Last April, a large British study at Liverpool John Moores University revealed one in five teenagers has bought or used e-cigarettes — including many who have never smoked cigarettes. The fear is that once teenagers get a taste for nicotine, they are likely to move on to real cigarettes. Meanwhile, e-cigarettes appear to backfire as a ‘smoking cessation’ tool for many adults, according to Martin McKee, a professor of European public health at the London School of Hygiene and Tropical Medicine.
‘E-cigarettes are commonly used by people who smoke cigarettes as well. Such people are called dual users,’ he says. ‘These devices enable them to maintain their addiction by not having to go outside every time they want a dose of nicotine.’ Professor McKee is concerned about the difficulty of ensuring the safety of all the e-cigarettes on the market. There are nearly 500 brands, in more than 7,000 flavours, and only one product — e-Voke — ‘has gone through the rigorous process to be approved as a medicine’. ‘We really have no idea of what is in many of these things,’ he says of the other products. ‘They also contain substances such as food colourings. While these chemicals have tested OK when swallowed, it may be different when you put them straight into your lungs.’
Indeed, in December, U.S. safety experts warned that e-cigarette users could be at risk of developing a lethal disease, bronchiolitis obliterans, where tiny airways in the lungs become inflamed and scarred, reducing air flow. The only cure is a lung transplant.
Scientists at the National Institute for Occupational Safety and Health lab-tested samples of smoke from 51 flavoured e-cigarettes and found diacetyl in 39. Often used in fruit, sweets and alcohol-flavoured e-cigarettes, diacetyl has been linked to bronchiolitis obliterans. Though safe when eaten, it may be hazardous when inhaled over time.

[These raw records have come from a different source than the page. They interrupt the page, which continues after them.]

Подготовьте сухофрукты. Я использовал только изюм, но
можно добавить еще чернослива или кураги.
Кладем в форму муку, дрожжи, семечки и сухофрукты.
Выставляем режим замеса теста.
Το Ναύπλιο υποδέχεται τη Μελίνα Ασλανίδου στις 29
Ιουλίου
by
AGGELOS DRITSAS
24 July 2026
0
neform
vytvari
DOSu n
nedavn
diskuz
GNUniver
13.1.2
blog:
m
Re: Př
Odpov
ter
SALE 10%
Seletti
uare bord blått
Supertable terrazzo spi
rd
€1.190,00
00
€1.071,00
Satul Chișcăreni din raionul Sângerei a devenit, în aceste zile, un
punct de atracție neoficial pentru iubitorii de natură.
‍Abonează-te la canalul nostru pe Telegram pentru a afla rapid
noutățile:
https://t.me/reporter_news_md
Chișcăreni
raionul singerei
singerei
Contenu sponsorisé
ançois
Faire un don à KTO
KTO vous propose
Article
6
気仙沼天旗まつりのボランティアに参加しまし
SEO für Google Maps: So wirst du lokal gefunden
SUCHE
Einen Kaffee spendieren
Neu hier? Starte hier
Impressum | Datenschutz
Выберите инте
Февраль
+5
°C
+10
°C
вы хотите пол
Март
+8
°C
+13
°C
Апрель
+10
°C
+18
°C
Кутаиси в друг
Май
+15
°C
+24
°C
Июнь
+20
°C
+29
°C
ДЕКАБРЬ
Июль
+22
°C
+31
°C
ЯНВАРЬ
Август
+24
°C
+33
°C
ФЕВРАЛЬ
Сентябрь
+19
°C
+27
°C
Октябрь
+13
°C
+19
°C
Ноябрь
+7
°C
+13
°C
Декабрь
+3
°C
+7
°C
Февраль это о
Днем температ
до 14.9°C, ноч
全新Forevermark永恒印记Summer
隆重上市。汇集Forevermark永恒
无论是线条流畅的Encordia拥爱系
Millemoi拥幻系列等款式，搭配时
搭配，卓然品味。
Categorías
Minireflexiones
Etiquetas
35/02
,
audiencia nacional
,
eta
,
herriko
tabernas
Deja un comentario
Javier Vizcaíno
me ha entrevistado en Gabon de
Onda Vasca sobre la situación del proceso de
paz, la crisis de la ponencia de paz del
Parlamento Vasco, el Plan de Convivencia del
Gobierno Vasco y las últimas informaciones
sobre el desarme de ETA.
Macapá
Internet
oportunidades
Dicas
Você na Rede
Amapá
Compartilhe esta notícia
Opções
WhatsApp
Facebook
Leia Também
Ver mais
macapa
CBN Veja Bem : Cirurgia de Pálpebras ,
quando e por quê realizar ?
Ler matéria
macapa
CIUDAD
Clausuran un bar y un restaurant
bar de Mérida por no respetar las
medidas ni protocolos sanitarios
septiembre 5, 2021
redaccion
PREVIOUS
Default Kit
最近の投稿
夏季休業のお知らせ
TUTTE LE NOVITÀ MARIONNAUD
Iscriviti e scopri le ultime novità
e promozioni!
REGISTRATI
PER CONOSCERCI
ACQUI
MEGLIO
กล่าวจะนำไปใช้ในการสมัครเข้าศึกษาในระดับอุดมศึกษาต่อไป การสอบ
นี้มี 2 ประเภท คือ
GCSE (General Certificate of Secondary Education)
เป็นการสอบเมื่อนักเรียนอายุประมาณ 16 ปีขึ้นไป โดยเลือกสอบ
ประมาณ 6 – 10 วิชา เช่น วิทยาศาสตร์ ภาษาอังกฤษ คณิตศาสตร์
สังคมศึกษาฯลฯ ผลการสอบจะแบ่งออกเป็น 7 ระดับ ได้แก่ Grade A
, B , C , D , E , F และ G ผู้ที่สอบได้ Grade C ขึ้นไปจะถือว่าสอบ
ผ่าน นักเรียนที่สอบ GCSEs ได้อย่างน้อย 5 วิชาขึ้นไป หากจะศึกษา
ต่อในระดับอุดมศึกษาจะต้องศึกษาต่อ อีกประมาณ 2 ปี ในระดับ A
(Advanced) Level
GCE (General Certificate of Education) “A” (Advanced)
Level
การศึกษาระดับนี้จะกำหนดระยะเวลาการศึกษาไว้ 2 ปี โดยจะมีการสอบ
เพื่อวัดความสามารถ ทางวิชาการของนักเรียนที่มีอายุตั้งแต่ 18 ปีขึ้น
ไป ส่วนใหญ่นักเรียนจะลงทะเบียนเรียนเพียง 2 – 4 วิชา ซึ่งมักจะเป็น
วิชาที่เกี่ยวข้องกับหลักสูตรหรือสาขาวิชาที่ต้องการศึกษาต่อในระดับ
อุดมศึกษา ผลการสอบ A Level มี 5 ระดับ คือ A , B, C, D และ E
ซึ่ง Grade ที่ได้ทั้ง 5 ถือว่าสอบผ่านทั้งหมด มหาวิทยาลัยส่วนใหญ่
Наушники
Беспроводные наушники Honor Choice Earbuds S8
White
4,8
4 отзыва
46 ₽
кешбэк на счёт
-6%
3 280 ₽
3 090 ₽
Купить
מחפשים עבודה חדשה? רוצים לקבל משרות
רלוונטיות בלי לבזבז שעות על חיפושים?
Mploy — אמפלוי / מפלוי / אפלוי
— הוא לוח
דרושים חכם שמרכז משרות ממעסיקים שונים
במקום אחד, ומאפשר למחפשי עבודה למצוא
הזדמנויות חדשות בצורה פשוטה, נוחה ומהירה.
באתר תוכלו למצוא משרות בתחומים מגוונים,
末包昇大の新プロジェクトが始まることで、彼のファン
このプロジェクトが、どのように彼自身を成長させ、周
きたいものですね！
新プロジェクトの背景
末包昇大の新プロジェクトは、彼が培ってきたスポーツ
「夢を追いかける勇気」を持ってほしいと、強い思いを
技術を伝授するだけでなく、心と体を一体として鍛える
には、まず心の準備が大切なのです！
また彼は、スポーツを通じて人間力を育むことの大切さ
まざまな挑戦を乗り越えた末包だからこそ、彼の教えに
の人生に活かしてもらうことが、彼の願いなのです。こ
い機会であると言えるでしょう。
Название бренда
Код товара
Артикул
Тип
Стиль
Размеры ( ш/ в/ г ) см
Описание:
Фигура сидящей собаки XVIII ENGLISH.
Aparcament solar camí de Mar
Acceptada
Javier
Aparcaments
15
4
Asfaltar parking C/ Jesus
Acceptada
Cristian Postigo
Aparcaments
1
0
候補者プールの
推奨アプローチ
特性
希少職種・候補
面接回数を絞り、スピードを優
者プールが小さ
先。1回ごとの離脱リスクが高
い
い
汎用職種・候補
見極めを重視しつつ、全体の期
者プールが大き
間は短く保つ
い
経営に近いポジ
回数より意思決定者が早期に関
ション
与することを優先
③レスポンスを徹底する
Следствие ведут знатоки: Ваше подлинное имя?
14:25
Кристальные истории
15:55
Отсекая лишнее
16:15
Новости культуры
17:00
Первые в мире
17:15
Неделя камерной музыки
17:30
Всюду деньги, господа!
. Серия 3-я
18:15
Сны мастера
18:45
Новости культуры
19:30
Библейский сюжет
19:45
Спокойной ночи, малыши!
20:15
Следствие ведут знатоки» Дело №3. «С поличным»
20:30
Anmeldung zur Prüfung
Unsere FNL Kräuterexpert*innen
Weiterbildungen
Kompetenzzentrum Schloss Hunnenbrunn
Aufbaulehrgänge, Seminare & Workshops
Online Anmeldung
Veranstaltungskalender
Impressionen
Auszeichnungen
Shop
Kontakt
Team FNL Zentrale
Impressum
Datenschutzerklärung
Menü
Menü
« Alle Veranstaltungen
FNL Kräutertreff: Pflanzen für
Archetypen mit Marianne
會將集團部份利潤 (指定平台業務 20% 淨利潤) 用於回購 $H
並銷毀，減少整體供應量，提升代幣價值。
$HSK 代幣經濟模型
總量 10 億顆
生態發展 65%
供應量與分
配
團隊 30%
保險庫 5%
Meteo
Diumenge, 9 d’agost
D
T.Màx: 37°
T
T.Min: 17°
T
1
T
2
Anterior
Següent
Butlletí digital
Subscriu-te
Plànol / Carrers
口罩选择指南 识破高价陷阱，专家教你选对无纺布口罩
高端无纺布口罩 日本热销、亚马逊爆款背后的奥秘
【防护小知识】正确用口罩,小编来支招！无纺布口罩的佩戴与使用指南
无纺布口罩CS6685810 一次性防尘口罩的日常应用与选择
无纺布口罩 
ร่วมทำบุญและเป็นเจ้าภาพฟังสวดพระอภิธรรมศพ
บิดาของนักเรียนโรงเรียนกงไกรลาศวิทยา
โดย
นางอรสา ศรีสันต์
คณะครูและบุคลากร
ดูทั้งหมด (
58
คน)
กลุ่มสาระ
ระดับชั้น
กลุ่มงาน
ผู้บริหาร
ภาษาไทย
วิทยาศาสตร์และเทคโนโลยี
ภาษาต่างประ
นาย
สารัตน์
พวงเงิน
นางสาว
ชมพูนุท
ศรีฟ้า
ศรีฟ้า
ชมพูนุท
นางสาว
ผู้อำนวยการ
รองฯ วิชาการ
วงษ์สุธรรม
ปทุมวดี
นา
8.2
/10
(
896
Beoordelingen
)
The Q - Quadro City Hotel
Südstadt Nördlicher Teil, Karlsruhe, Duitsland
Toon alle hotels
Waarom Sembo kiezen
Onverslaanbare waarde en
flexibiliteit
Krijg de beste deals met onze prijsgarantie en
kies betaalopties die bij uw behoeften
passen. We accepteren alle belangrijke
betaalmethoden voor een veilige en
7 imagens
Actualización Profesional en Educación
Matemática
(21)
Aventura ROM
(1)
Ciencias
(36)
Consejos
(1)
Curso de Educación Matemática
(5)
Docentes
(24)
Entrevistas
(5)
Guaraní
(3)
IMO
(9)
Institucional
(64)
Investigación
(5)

In September, Professor McKee and Simon Capewell, a professor of public health and policy at Liverpool University, published a critique of the call by Public Health England that e-cigarettes should be prescribed on the NHS as soon as possible.
They argued the committee had been influenced by tobacco companies and the advice was based on ‘weak scientific evidence’.
PROFESSOR Kevin Fenton, the director of health and wellbeing at Public Health England, disputed the accusations, arguing: ‘Nearly 80,000 people a year die of a smoking-related illness and smoking costs the NHS £2 billion a year.
‘By spelling out current evidence — that while e-cigarettes are not risk-free, they carry only a fraction of the harm caused by smoking — we’re fulfilling our national remit.’
Nevertheless, the British Medical Association and the Royal College of General Practitioners, are concerned.
Dr Ram Moorthy, deputy chair of the BMA’s science board, acknowledged the health risks are likely to be ‘significantly lower’ than those associated with smoking tobacco. However, he told Good Health: ‘There is still a lack of robust research and evidence on the long-term safety of e-cigarettes.’
Dr Tim Ballard, vice-chair of the Royal College of GPs, adds: ‘Potentially, there may be a place for the prescription of e-Voke, but GPs would be very wary of prescribing it until there is clear evidence of safety and efficacy.’
British American Tobacco (BAT), whose product is the only one approved for prescription, acknowledges that ‘no product is free from risk’.
A spokesman adds: ‘Questions are being asked about the possible long-term effects of inhaling substances in e-liquids, such as glycerol and propylene glycol.
‘Though these are commonly approved for use in food and medicines, research is needed in relation to their inhalation, so we are planning our own studies.’